§ TRY IT: Each entry is to be repeated word for word, and the images are to be dropped.

____________________

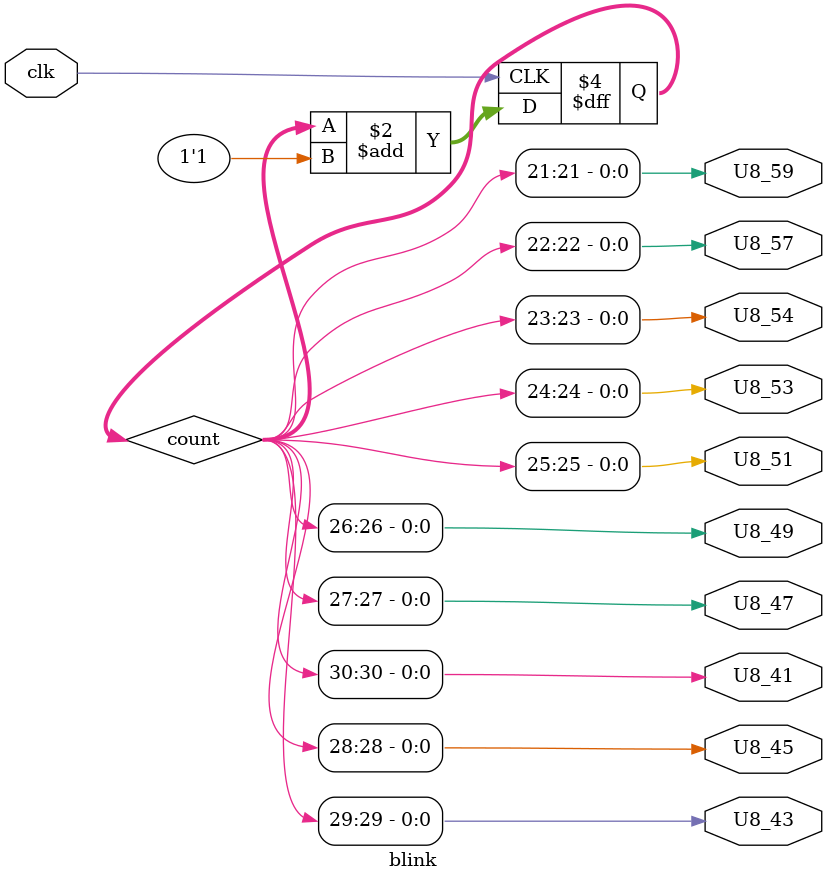
<source format=v>
    
module blink(input clk, output U8_41, output U8_43, 
  output U8_45, output U8_47, output U8_49, output U8_51, 
  output U8_53, output U8_54,output U8_57, output U8_59);
	 
	 reg[30:0] count;
	 
	 initial begin
      count <= 26'd0;
		/* compiler didn't like
		assign U8_41 = 1'b0;
		assign U8_43 = 1'b0;
      assign U8_45 = 1'b0;
		assign U8_47 = 1'b0;
		assign U8_49 = 1'b0;
		assign U8_51 = 1'b0;
		assign U8_53 = 1'b0;
		assign U8_54 = 1'b0;
		assign U8_57 = 1'b0;
		assign U8_59 = 1'b0;
		*/
    end
	 
	 always @ (posedge clk)  begin
		count <= count + 1'b1;		 
	 end
	 
	 assign U8_41 = count[30];
	 assign U8_43 = count[29];
	 assign U8_45 = count[28];
	 assign U8_47 = count[27];
	 assign U8_49 = count[26];
	 assign U8_51 = count[25];
	assign U8_53 = count[24];
	assign U8_54 = count[23];
	assign U8_57 = count[22];
	assign U8_59 = count[21];
	 
endmodule
	 



</source>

____________________

§ TASK RESPONSE:
<source format=v>
    
module blink(input clk, output U8_41, output U8_43, 
  output U8_45, output U8_47, output U8_49, output U8_51, 
  output U8_53, output U8_54,output U8_57, output U8_59);
	 
	 reg[30:0] count;
	 
	 initial begin
      count <= 26'd0;
		/* compiler didn't like
		assign U8_41 = 1'b0;
		assign U8_43 = 1'b0;
      assign U8_45 = 1'b0;
		assign U8_47 = 1'b0;
		assign U8_49 = 1'b0;
		assign U8_51 = 1'b0;
		assign U8_53 = 1'b0;
		assign U8_54 = 1'b0;
		assign U8_57 = 1'b0;
		assign U8_59 = 1'b0;
		*/
    end
	 
	 always @ (posedge clk)  begin
		count <= count + 1'b1;		 
	 end
	 
	 assign U8_41 = count[30];
	 assign U8_43 = count[29];
	 assign U8_45 = count[28];
	 assign U8_47 = count[27];
	 assign U8_49 = count[26];
	 assign U8_51 = count[25];
	assign U8_53 = count[24];
	assign U8_54 = count[23];
	assign U8_57 = count[22];
	assign U8_59 = count[21];
	 
endmodule
	 



</source>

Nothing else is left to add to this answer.